*** Opening of Supplied data ***

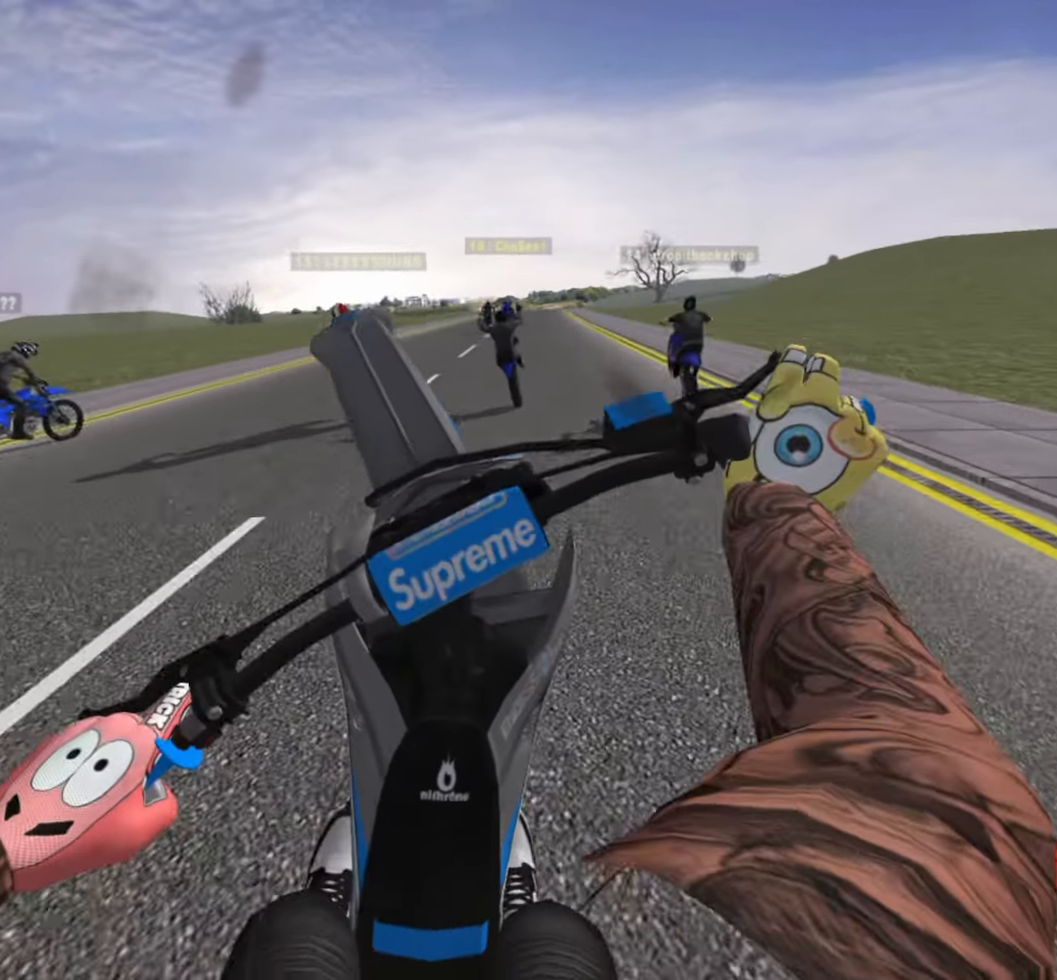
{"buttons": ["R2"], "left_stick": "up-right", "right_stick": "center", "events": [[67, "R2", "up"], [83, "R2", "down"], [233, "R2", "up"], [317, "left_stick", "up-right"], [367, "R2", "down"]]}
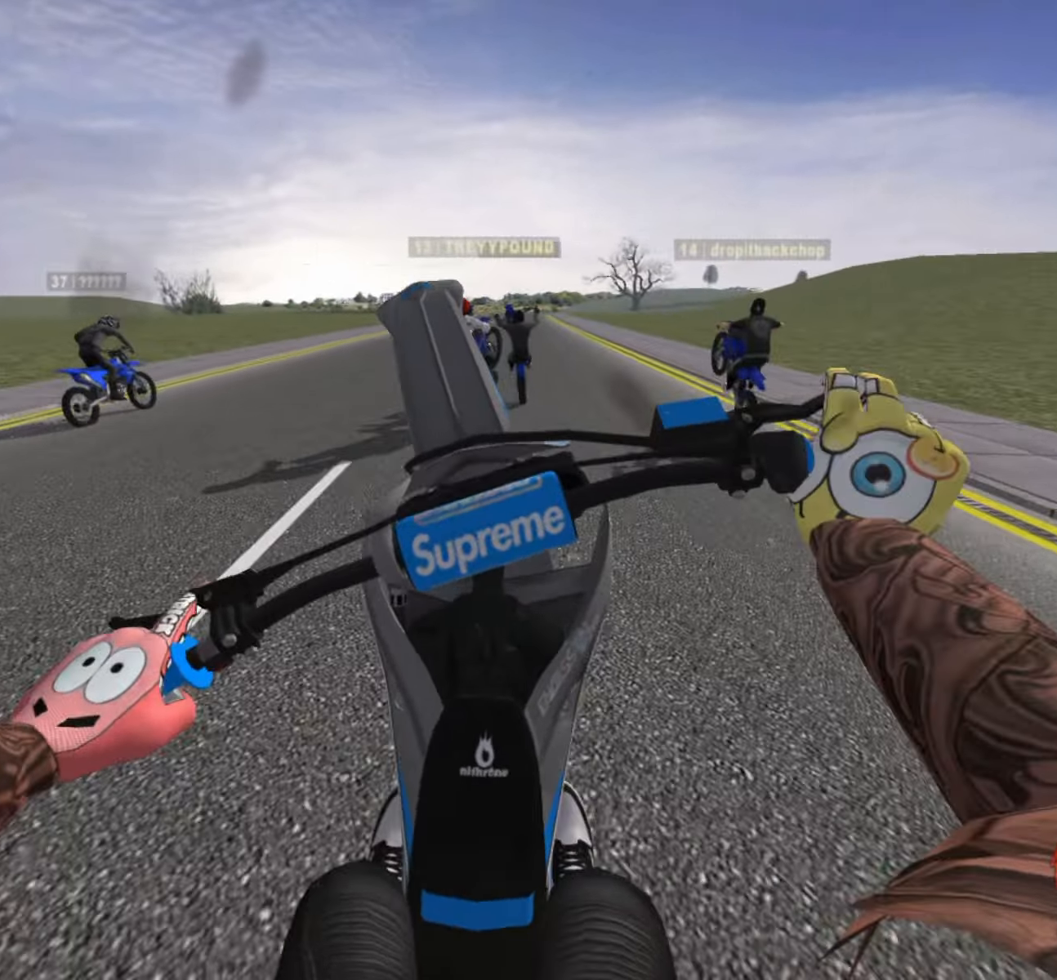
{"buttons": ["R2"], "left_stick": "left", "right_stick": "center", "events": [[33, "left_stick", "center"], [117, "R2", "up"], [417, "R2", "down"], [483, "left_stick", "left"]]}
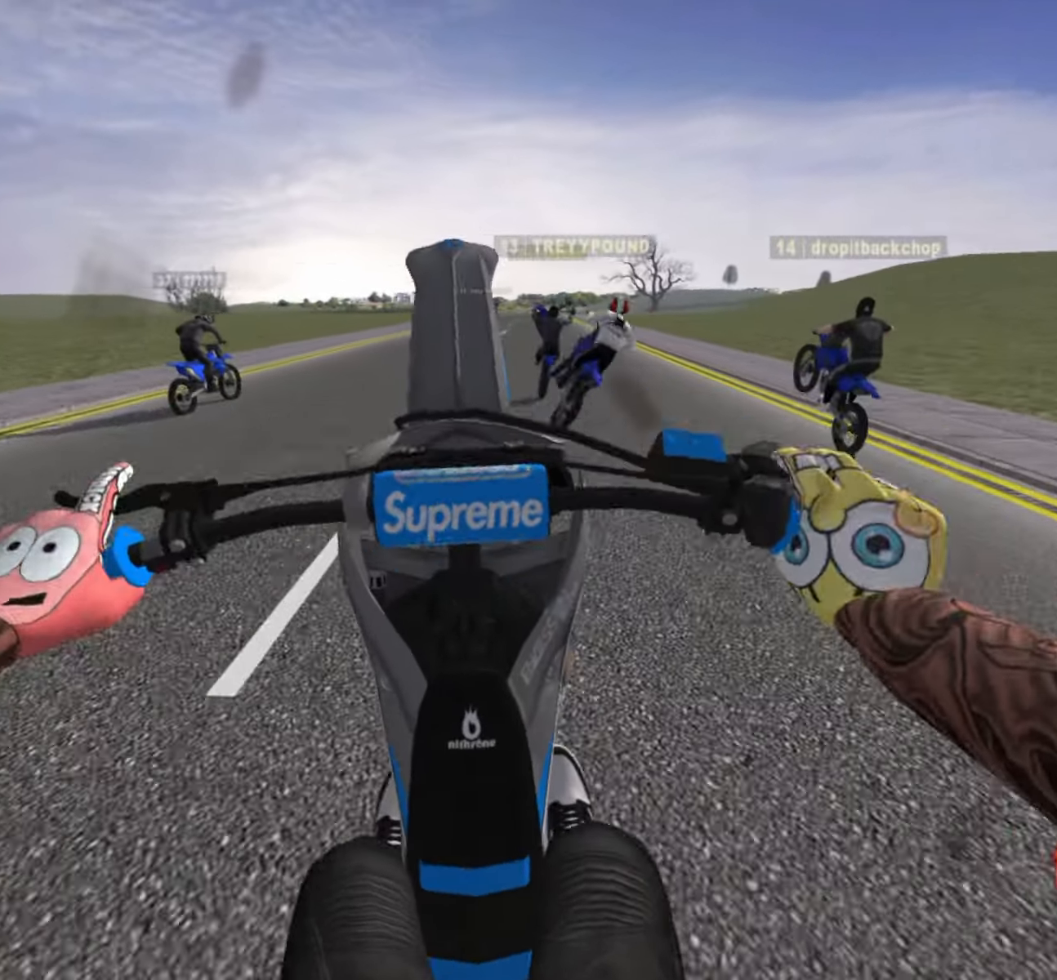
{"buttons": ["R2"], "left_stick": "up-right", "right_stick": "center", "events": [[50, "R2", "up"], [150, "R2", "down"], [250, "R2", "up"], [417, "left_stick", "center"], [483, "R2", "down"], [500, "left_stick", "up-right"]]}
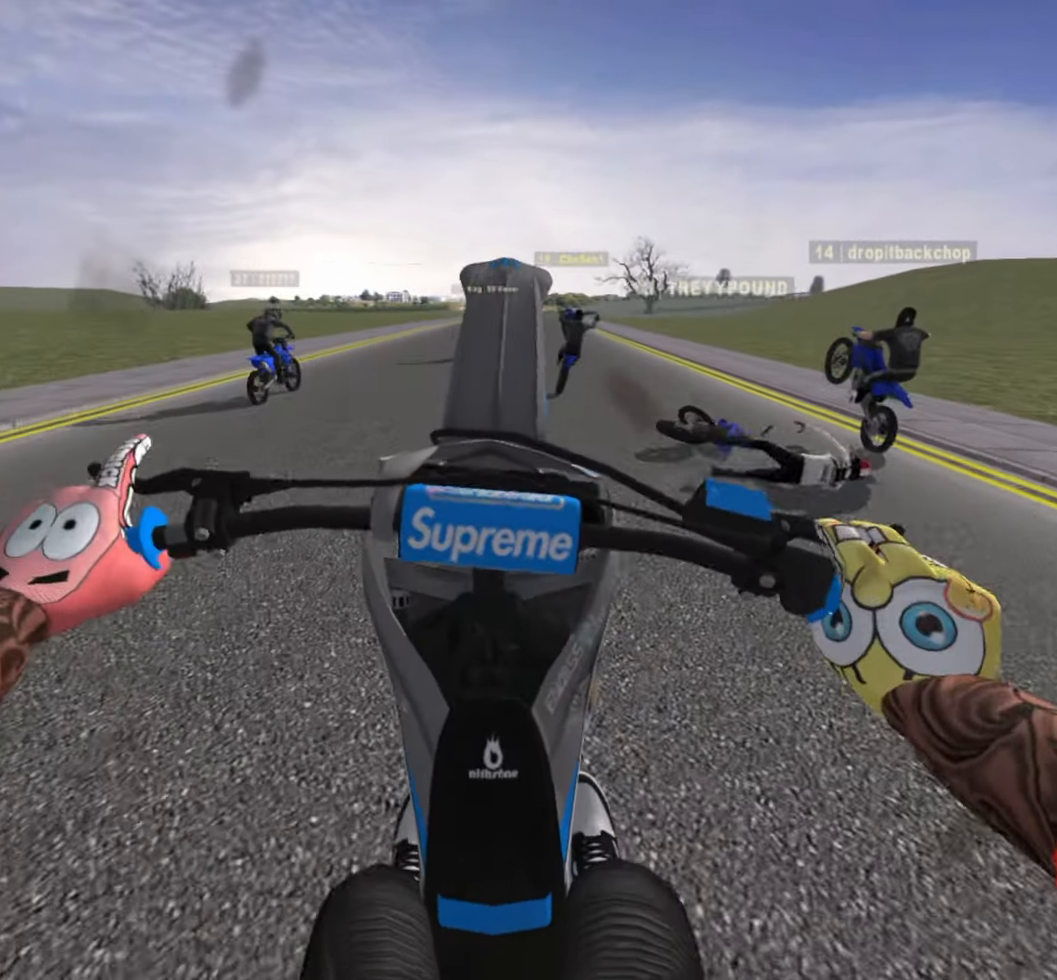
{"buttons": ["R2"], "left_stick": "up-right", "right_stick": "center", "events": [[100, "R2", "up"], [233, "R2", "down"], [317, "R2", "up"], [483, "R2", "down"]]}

*** Close of Supplied data ***

Reproduce each line above precisely, with no pictures.

{"buttons": ["R2"], "left_stick": "up-right", "right_stick": "center", "events": [[67, "R2", "up"], [83, "R2", "down"], [233, "R2", "up"], [317, "left_stick", "up-right"], [367, "R2", "down"]]}
{"buttons": ["R2"], "left_stick": "left", "right_stick": "center", "events": [[33, "left_stick", "center"], [117, "R2", "up"], [417, "R2", "down"], [483, "left_stick", "left"]]}
{"buttons": ["R2"], "left_stick": "up-right", "right_stick": "center", "events": [[50, "R2", "up"], [150, "R2", "down"], [250, "R2", "up"], [417, "left_stick", "center"], [483, "R2", "down"], [500, "left_stick", "up-right"]]}
{"buttons": ["R2"], "left_stick": "up-right", "right_stick": "center", "events": [[100, "R2", "up"], [233, "R2", "down"], [317, "R2", "up"], [483, "R2", "down"]]}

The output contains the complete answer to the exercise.